Even a preliminary contact…allows one to feel a stifling atmosphere typical of a political monopoly, to see the destruction of language turning into a new form of Newspeak, to observe the creation of a surreality, mostly ideological, that obfuscates the real world, to witness an uncompromising hostility against all dissidents, and to perceive many other things only too familiar to anyone who remembers the world governed by the Communist Party”.

And it is this tyrannical aspect of liberal democracy to which Legutko ultimately inveighs. After some brief remarks on the eclipse of the old religion (Christianity) at the hands of the new, Legutko’s parting words are an understandable lament that liberal-democratic man – “more stubborn, more narrow-minded, and…less willing to learn from others” – has vanquished all-comers. As he adds:

With Christianity being driven out of the main tract, the liberal-democratic man – unchallenged and totally secure in his rule – will become a sole master of today’s imagination, apodictically determining the boundaries of human nature and, at the very outset, disavowing everything that dares to reach beyond his narrow perspective.” A sad state whereby “the liberal democrat will reign over human aspirations like a tyrant”.
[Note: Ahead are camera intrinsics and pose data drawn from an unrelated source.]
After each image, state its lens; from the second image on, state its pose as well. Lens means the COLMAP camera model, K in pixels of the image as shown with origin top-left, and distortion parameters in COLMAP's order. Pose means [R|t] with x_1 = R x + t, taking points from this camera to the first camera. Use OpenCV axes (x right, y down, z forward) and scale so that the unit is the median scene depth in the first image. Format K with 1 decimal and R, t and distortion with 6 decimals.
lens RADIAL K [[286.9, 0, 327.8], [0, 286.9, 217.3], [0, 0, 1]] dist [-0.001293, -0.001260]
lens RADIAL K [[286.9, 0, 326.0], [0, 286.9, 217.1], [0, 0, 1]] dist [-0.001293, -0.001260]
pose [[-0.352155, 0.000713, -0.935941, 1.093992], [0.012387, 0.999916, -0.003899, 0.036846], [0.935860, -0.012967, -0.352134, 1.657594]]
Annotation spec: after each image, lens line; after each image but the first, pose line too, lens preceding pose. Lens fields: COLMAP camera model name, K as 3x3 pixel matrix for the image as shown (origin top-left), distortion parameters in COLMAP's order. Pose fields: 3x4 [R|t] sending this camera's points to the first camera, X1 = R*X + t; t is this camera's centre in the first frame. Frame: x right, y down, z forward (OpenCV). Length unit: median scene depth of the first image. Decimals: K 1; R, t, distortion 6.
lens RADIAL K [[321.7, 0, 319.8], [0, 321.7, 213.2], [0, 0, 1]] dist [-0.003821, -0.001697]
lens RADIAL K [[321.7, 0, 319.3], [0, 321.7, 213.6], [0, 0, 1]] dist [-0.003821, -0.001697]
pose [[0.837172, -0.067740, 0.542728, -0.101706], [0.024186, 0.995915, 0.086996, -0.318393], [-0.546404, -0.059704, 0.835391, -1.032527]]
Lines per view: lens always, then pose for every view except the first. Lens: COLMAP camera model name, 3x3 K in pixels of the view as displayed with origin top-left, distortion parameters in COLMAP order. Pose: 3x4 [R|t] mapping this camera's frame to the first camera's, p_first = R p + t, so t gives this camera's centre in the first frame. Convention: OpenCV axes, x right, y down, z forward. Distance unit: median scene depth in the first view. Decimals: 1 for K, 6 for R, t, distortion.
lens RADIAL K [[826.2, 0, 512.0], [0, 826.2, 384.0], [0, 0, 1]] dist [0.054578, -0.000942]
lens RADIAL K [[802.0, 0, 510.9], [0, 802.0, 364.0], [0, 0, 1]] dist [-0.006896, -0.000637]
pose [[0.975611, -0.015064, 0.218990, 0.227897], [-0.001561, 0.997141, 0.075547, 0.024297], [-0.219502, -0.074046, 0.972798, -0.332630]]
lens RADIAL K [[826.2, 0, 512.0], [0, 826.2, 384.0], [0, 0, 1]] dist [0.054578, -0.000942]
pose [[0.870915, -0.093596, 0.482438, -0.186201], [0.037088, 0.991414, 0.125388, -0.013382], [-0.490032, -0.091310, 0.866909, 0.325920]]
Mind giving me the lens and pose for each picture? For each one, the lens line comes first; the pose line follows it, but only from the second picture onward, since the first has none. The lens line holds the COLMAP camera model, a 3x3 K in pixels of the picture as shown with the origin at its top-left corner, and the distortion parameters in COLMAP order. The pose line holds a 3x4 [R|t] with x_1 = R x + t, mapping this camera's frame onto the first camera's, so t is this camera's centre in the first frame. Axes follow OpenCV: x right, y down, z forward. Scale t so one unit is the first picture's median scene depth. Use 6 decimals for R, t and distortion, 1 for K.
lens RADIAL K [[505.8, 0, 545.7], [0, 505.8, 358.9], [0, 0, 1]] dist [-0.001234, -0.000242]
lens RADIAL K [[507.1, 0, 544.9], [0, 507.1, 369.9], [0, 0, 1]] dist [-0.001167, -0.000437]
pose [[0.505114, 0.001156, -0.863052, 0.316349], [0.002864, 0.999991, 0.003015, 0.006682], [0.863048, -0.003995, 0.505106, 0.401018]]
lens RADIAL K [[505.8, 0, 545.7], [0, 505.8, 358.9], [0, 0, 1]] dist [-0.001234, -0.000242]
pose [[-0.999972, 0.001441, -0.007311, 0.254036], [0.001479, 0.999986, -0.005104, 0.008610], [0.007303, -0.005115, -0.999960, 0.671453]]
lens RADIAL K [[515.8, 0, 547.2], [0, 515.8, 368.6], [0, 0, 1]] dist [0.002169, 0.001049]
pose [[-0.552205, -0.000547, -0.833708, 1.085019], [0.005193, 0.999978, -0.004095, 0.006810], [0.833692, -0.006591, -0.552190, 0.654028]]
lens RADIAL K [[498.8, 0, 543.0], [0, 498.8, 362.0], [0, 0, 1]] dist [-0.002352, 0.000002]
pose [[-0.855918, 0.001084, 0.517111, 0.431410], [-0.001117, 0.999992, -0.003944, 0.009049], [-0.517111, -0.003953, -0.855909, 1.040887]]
In this regard, Legutko’s remarks echo the German proto-fascist-democratic-dissident, Ernst Junger, who ‘hated democracy like the plague’ and saw the triumph of America-led liberalism as an utter catastrophe. A posture which is also evident in Junger’s compatriot and near contemporary, Martin Heidegger, and in his notion of the ‘darkening of the world.’

Yet it’s perhaps the most famous German theorist of all, Friedrich Nietzsche, to whom we should finally turn and in whose light Legutko ends the book. Largely accepting the popularised Hegelianism of Fukuyama – that there’s no alternative to liberal democracy – Legutko nevertheless muses over whether our current status as Zaruthustrian ‘Last Men’ is a concession we must make to live in this best of all possible worlds or an indictment of our political and spiritual poverty.

As he concludes, the perpetuation of liberal democracy “would be, for some, a comforting testimony that man finally learned to live in sustainable harmony with his nature. For others, it will be a final confirmation that his mediocrity is inveterate.”

A more accurate precis of our current situation I’ve yet to see, and one of many such reasons to read this most wonderful of books.